Dataset content:

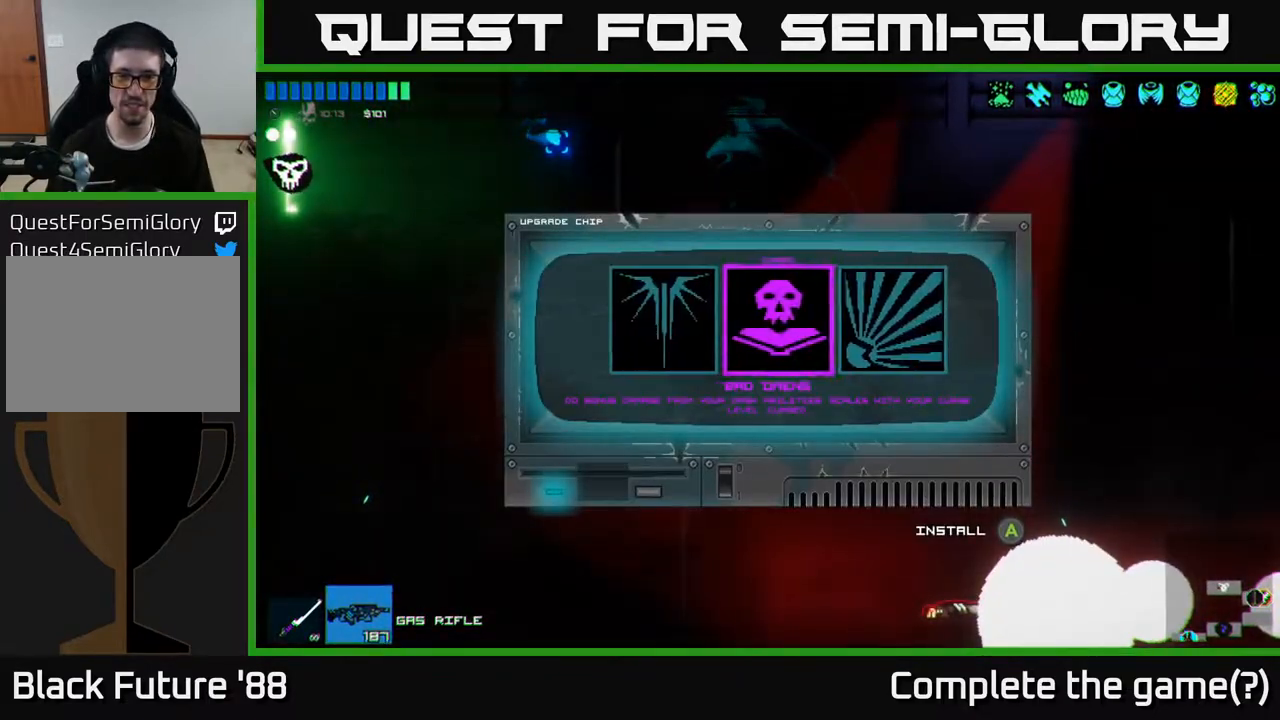
{"buttons": [], "left_stick": "center", "right_stick": "center", "events": [[100, "left_stick", "center"], [317, "left_stick", "left"], [483, "left_stick", "center"]]}
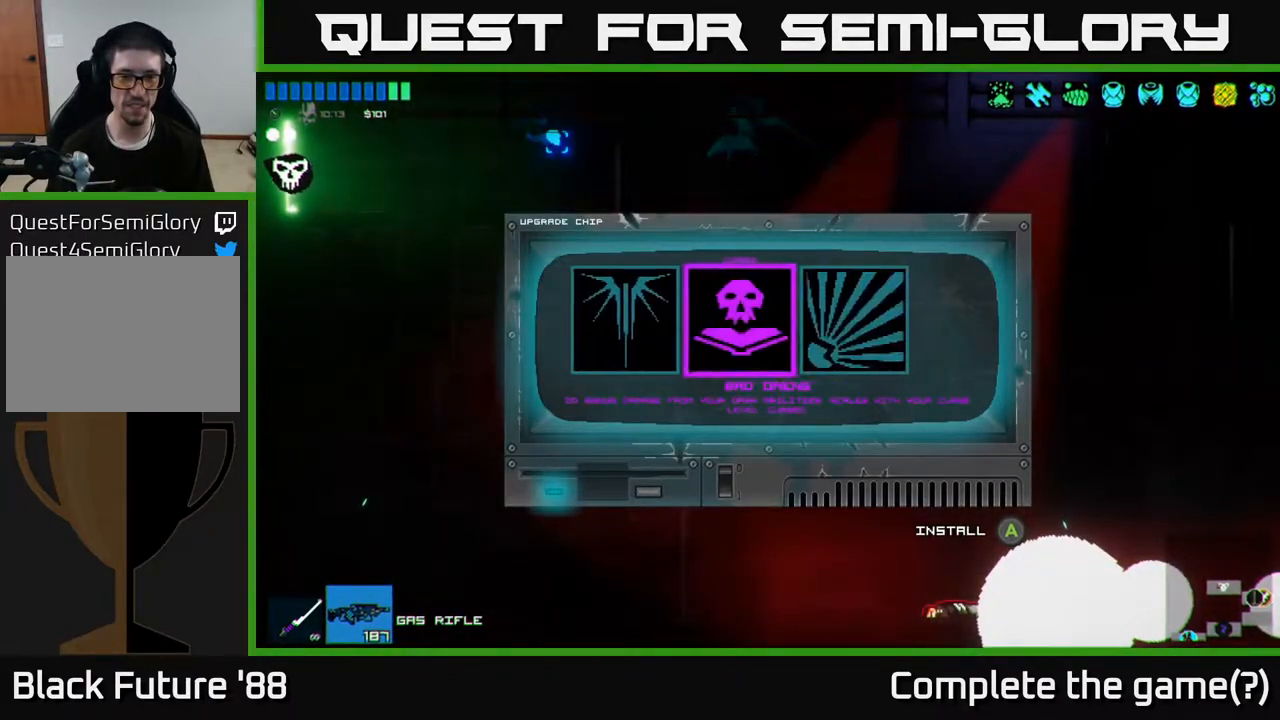
{"buttons": [], "left_stick": "left", "right_stick": "center", "events": [[50, "left_stick", "left"], [200, "left_stick", "center"], [283, "A", "down"], [350, "A", "up"], [500, "left_stick", "left"]]}
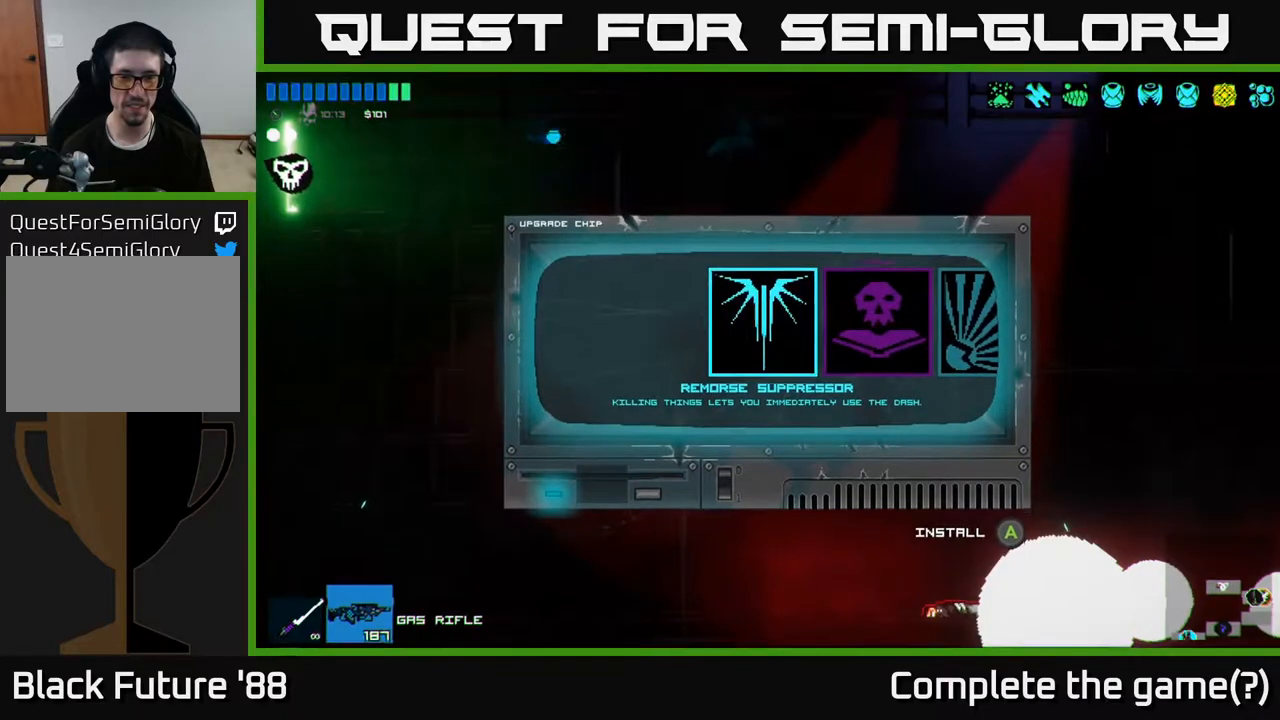
{"buttons": ["A"], "left_stick": "left", "right_stick": "left", "events": [[67, "right_stick", "left"], [283, "A", "down"]]}
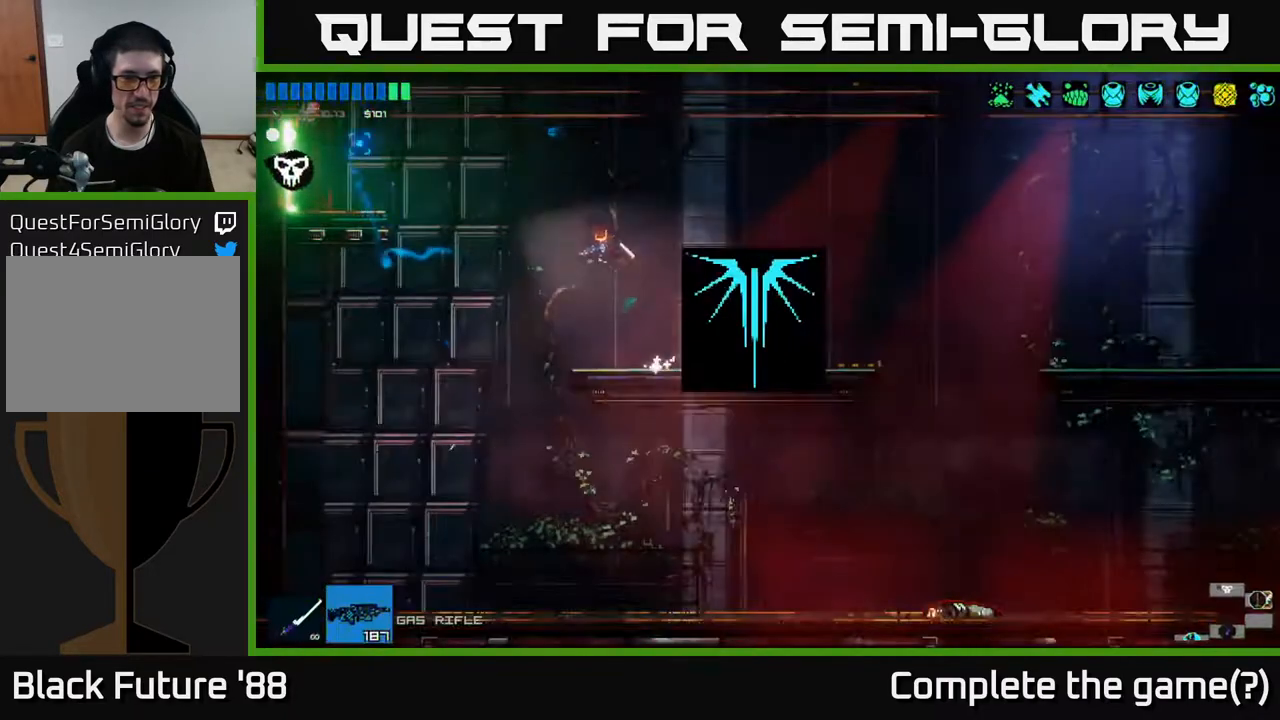
{"buttons": [], "left_stick": "left", "right_stick": "up-left", "events": [[33, "right_stick", "up-left"], [100, "A", "up"], [183, "L1", "down"], [317, "L1", "up"]]}
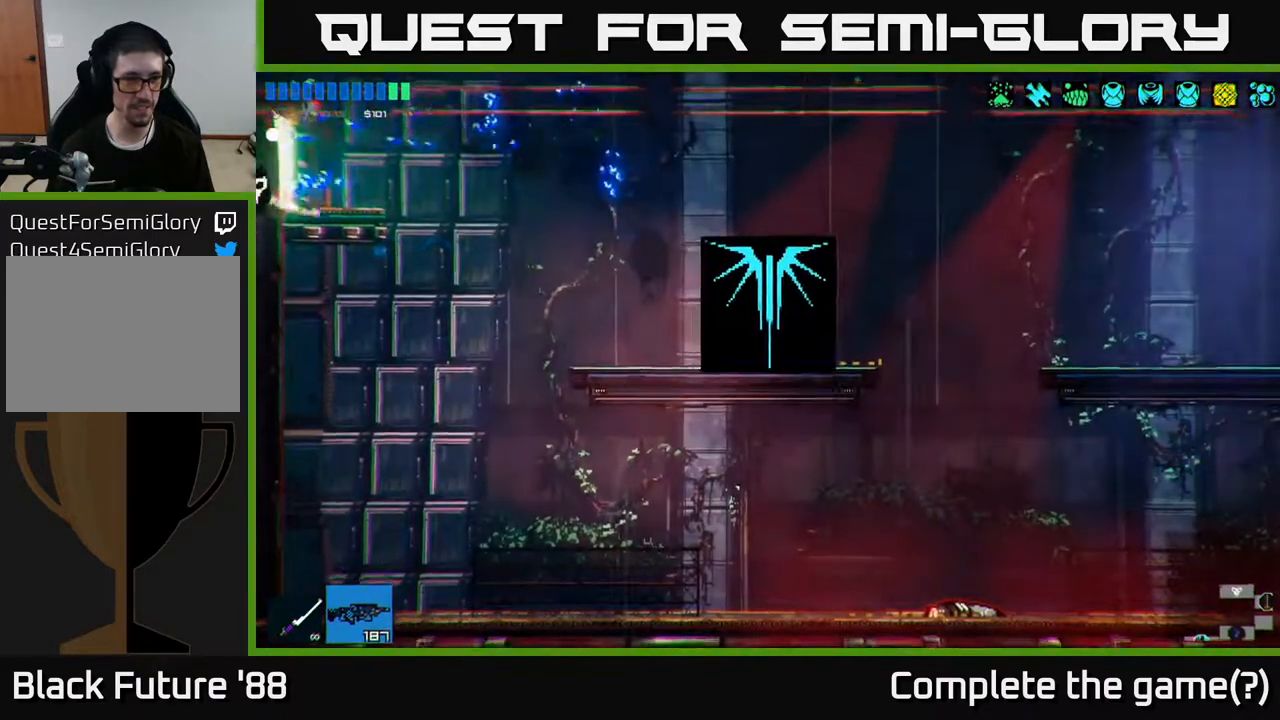
{"buttons": [], "left_stick": "left", "right_stick": "up-left", "events": []}
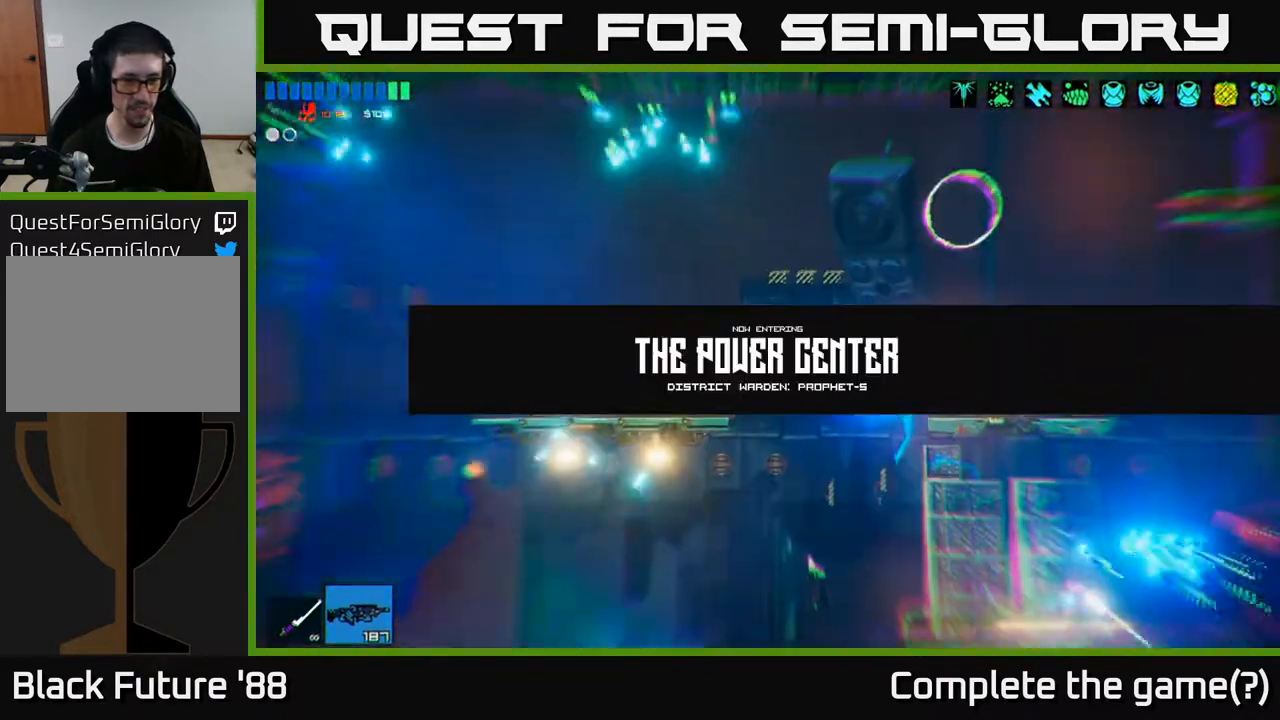
{"buttons": [], "left_stick": "center", "right_stick": "up-left", "events": [[200, "left_stick", "center"], [300, "R1", "down"], [350, "R1", "up"]]}
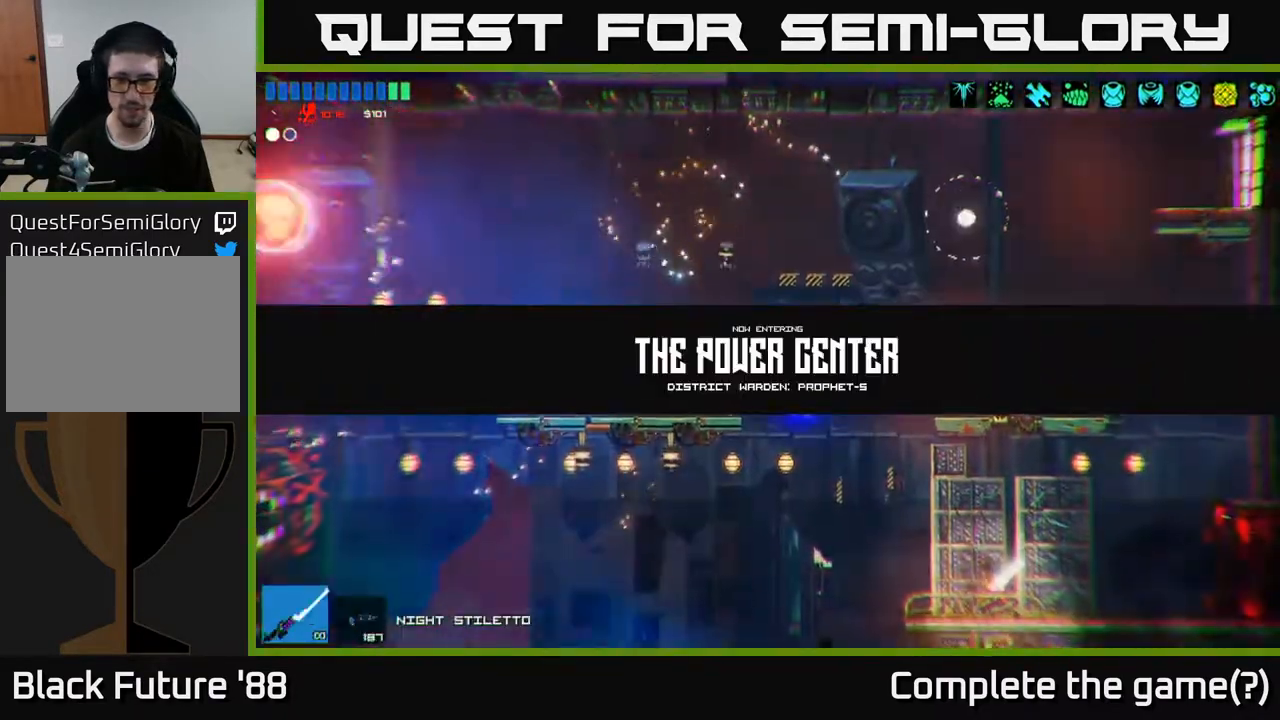
{"buttons": [], "left_stick": "left", "right_stick": "up", "events": [[183, "left_stick", "left"], [283, "A", "down"], [467, "right_stick", "up"], [500, "A", "up"]]}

Aim of the exercise:
Please set down the whole listing exactly, apart from the pictures.

Answer below:
{"buttons": [], "left_stick": "center", "right_stick": "center", "events": [[100, "left_stick", "center"], [317, "left_stick", "left"], [483, "left_stick", "center"]]}
{"buttons": [], "left_stick": "left", "right_stick": "center", "events": [[50, "left_stick", "left"], [200, "left_stick", "center"], [283, "A", "down"], [350, "A", "up"], [500, "left_stick", "left"]]}
{"buttons": ["A"], "left_stick": "left", "right_stick": "left", "events": [[67, "right_stick", "left"], [283, "A", "down"]]}
{"buttons": [], "left_stick": "left", "right_stick": "up-left", "events": [[33, "right_stick", "up-left"], [100, "A", "up"], [183, "L1", "down"], [317, "L1", "up"]]}
{"buttons": [], "left_stick": "left", "right_stick": "up-left", "events": []}
{"buttons": [], "left_stick": "center", "right_stick": "up-left", "events": [[200, "left_stick", "center"], [300, "R1", "down"], [350, "R1", "up"]]}
{"buttons": [], "left_stick": "left", "right_stick": "up", "events": [[183, "left_stick", "left"], [283, "A", "down"], [467, "right_stick", "up"], [500, "A", "up"]]}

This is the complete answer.